Segment Open

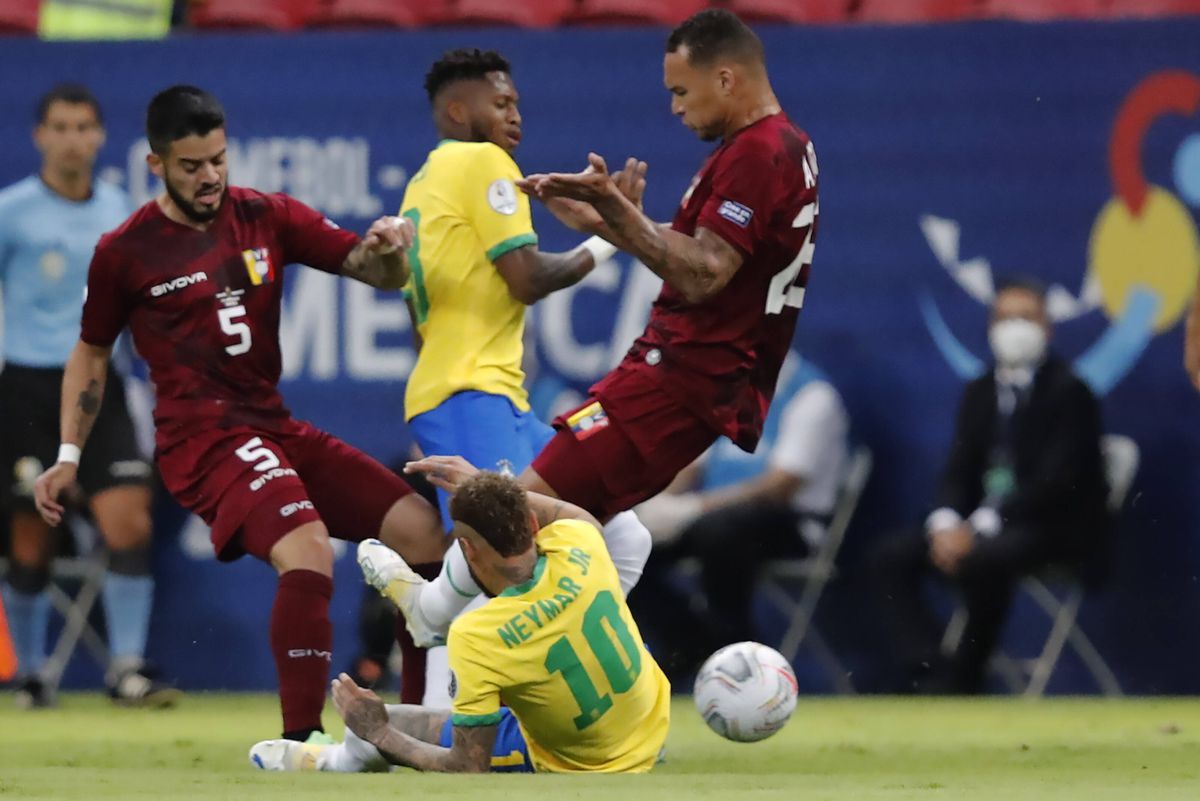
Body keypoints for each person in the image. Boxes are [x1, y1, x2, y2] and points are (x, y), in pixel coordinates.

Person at [386, 9, 822, 649]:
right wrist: (615, 226)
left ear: (726, 79)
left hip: (675, 380)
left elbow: (704, 273)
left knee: (513, 513)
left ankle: (436, 614)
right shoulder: (785, 147)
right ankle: (591, 686)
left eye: (681, 91)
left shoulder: (756, 154)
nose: (675, 109)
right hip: (686, 380)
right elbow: (707, 255)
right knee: (598, 534)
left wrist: (618, 215)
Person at [31, 85, 446, 740]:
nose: (210, 176)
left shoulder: (266, 215)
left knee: (425, 535)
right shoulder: (125, 251)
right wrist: (68, 456)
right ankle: (300, 742)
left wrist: (391, 248)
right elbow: (90, 354)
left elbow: (376, 273)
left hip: (272, 424)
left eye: (218, 159)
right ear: (156, 165)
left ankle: (423, 720)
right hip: (202, 440)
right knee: (308, 548)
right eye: (192, 165)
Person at [389, 48, 655, 663]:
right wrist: (614, 238)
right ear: (459, 109)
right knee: (502, 562)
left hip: (489, 400)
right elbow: (526, 278)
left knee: (620, 535)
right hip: (468, 398)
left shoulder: (423, 184)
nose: (516, 117)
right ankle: (458, 699)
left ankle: (579, 678)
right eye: (501, 103)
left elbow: (417, 321)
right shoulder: (484, 161)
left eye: (517, 105)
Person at [250, 465, 669, 774]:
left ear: (467, 552)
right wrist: (487, 488)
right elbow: (576, 516)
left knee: (398, 723)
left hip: (597, 761)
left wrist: (377, 733)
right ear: (532, 523)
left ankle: (333, 761)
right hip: (652, 720)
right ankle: (420, 605)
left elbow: (469, 764)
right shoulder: (581, 544)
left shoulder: (477, 634)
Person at [0, 84, 175, 709]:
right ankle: (31, 674)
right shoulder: (10, 212)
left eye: (84, 127)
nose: (73, 139)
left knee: (129, 522)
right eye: (61, 127)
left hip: (101, 386)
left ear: (100, 137)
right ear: (39, 136)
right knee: (29, 541)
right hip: (22, 388)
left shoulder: (121, 214)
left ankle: (127, 669)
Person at [871, 278, 1111, 694]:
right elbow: (960, 469)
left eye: (1026, 317)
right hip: (981, 529)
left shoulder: (1072, 392)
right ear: (989, 327)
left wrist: (979, 528)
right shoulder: (979, 391)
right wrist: (945, 522)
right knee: (889, 558)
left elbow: (1058, 483)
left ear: (1048, 327)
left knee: (986, 558)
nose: (1014, 327)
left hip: (1052, 529)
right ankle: (930, 668)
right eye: (1004, 317)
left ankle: (965, 677)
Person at [631, 354, 849, 682]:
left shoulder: (811, 396)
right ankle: (689, 641)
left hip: (788, 523)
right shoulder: (727, 392)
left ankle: (736, 646)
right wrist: (653, 502)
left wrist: (695, 508)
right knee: (626, 539)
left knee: (720, 531)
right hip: (711, 521)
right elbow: (692, 466)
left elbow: (781, 485)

Segment Closed

- _GOAL OF THE EXERCISE_: Each record above is to be copied out exactly; its pictures are not.

- _RESULT OF THIS EXERCISE_:
Body keypoints for each person in the image. Boxes are [x1, y1, x2, y2] and points are (x, y), in pixel coordinates.

Person at [386, 9, 822, 649]:
right wrist: (615, 226)
left ear: (726, 79)
left hip: (675, 380)
left elbow: (704, 273)
left knee: (513, 513)
left ankle: (436, 614)
right shoulder: (785, 147)
right ankle: (591, 686)
left eye: (681, 91)
left shoulder: (756, 154)
nose: (675, 109)
right hip: (686, 380)
right elbow: (707, 255)
right knee: (598, 534)
left wrist: (618, 215)
Person at [31, 85, 446, 740]:
nose: (210, 176)
left shoulder: (266, 215)
left knee: (425, 535)
right shoulder: (125, 251)
right wrist: (68, 456)
right ankle: (300, 742)
left wrist: (391, 248)
right elbow: (90, 354)
left elbow: (376, 273)
left hip: (272, 424)
left eye: (218, 159)
right ear: (156, 165)
left ankle: (423, 720)
right hip: (202, 440)
right knee: (308, 548)
right eye: (192, 165)
Person at [389, 48, 655, 663]:
right wrist: (614, 238)
right ear: (459, 109)
right knee: (502, 562)
left hip: (489, 400)
right elbow: (526, 278)
left knee: (620, 535)
right hip: (468, 398)
left shoulder: (423, 184)
nose: (516, 117)
right ankle: (458, 699)
left ankle: (579, 678)
right eye: (501, 103)
left elbow: (417, 321)
right shoulder: (484, 161)
left eye: (517, 105)
Person at [250, 465, 669, 774]:
left ear: (467, 552)
right wrist: (487, 488)
right elbow: (576, 516)
left knee: (398, 723)
left hip: (597, 761)
left wrist: (377, 733)
right ear: (532, 523)
left ankle: (333, 761)
right hip: (652, 720)
right ankle: (420, 605)
left elbow: (469, 764)
right shoulder: (581, 544)
left shoulder: (477, 634)
Person at [0, 84, 175, 709]:
right ankle: (31, 674)
right shoulder: (10, 212)
left eye: (84, 127)
nose: (73, 139)
left knee: (129, 522)
right eye: (61, 127)
left hip: (101, 386)
left ear: (100, 137)
right ear: (39, 136)
right knee: (29, 541)
right hip: (22, 388)
left shoulder: (121, 214)
left ankle: (127, 669)
Person at [871, 278, 1111, 694]:
right elbow: (960, 469)
left eye: (1026, 317)
right hip: (981, 529)
left shoulder: (1072, 392)
right ear: (989, 327)
left wrist: (979, 528)
right shoulder: (979, 391)
right wrist: (945, 522)
right knee: (889, 558)
left elbow: (1058, 483)
left ear: (1048, 327)
left knee: (986, 558)
nose: (1014, 327)
left hip: (1052, 529)
right ankle: (930, 668)
right eye: (1004, 317)
left ankle: (965, 677)
Person at [631, 354, 849, 682]:
left shoulder: (811, 396)
right ankle: (689, 641)
left hip: (788, 523)
right shoulder: (727, 392)
left ankle: (736, 646)
right wrist: (653, 502)
left wrist: (695, 508)
right knee: (626, 539)
left knee: (720, 531)
right hip: (711, 521)
right elbow: (692, 466)
left elbow: (781, 485)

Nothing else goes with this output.